I do have to admit I am steal dealing with the Loss of my Carley and babies, every day. I know that there are people who just can put it out of there minds but I can't. I guess for me they maybe my only chance of feeling babies inside my womb. I have to go to the Dr next week to see if I can try again. I have a feeling I already know the answer to that question. I have looked the WHOLE Internet over for information on a person like me carrying a baby and there isn't any. So no wonder I have the Dr's so stumped.
I know I am sounding like a broken record when I say "I WOULD LOVE TO BE NORMAL" but I would. I would give anything but not my Soul to feel "My Baby" being placed in my arms to love, hold, kiss, feed, and take home to raise. All my friends just about have children and when I go and hangout or we have get together's that is what they talk about is raising a child how hard it is, and they tell there stories of what their child has done and it just goes on and on and on. I am sitting there like a knot on a log because all I can talk about is my dogs or my husband. I have nothing in common with them any more. They all can Work, have Families, busy lives and mine consists of how thick my blood was this week, how bad is your pain, how big is your leg.
I know that God has a plan and he never gives you more than you can handle with his help but I would love a hint as to why I have a urge and a longing to be a MOTHER SO BAD when I know that it is prolly never gonna happen.
Last week was a bad week for me. I had a pity party for myself on Thursday, don't know why I was so lonely, and depressed. But on Friday I felt better I sent this LONG email to a lady that has really became like another mother to me and she just read it and didn't give me you know that "Talk" that people like to give you the one where they try to pump you up and tell you to "Think Positive". I hate that saying "Think Positive" but I know it helps a lot of people I guess I am just to fact base to be a "Think Positive" person. Maybe if "Positive" things happened to me I could be more that way.
Next Monday it will be 10 months since Carley went to heaven, and I try to just keep it to myself but I do post on my facebook as my status. The other women that I have met all send me a comment and some women who have been through it too do. But the one person that I would love to get something from never does. She doesn't even know I have a blog majority of my family and friends don't know cause I feel like they would really think I am a hateful and jealous person when in reality I am just a hurt, lonely, depressed, women who really wants a child of her own and may never get it. I guess you could say I am throwing a temper tantrum.
My Husband is taking me to the Beach this weekend. We have been together for 10 years (only married 3 years) and this is the first trip we have ever been on together.

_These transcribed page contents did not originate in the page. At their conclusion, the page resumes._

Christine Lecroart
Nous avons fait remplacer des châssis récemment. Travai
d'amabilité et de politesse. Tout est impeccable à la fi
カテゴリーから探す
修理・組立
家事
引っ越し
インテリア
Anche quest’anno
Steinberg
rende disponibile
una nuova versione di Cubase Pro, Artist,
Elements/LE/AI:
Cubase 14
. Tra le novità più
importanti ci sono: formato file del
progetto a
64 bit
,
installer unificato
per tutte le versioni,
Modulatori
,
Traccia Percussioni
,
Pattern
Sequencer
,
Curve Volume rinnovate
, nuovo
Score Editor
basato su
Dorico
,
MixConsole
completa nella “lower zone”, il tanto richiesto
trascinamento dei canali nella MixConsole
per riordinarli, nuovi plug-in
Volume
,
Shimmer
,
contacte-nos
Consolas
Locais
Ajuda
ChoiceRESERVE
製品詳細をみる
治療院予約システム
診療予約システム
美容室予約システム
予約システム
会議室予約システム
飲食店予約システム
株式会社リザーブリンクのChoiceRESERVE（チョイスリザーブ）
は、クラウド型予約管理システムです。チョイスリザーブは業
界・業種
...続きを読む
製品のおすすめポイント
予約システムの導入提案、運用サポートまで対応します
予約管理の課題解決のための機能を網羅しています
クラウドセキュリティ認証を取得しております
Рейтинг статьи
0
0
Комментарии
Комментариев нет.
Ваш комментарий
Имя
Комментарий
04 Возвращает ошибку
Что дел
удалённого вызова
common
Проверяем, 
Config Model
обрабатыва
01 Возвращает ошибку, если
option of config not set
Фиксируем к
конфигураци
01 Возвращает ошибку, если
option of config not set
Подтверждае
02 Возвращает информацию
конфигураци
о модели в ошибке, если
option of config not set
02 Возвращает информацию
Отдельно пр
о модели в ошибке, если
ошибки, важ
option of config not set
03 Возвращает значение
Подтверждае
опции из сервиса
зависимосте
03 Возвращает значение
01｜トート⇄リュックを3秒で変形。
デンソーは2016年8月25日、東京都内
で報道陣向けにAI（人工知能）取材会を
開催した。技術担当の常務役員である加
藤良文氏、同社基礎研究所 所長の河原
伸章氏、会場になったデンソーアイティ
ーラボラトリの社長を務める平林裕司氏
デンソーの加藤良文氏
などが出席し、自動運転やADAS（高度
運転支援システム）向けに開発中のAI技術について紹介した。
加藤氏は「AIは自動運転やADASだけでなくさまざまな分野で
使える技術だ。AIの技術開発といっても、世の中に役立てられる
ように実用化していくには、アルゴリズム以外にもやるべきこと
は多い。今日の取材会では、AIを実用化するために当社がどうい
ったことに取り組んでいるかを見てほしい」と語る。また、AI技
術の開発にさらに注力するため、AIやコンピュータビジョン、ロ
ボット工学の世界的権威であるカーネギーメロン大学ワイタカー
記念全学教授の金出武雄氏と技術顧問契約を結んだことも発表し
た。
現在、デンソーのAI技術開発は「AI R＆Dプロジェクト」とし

He DOESN'T like to go any where away from home, but for some reason he said we could go. Another couple has invited us to go with them. Scott is really close to the other husband going. Scott says it is his brother he never had, and I have become very close to the wife. She is someone I can talk to and tell my thoughts and I feel as if she doesn't judge me like some people do. So I am excited maybe he is taking me cause he knows that next week is gonna be hard with Monday being Carley and then on Tuesday I go and find out my fate for motherhood.
All I can do is Pray. I pray that GOD will give a chance to be a mother, a chance for Scott to be a father, my parents to be grandparents and my sister in-law to be a aunt. Everybody tells me how great of a mother I would be. I would just love the chance to show it.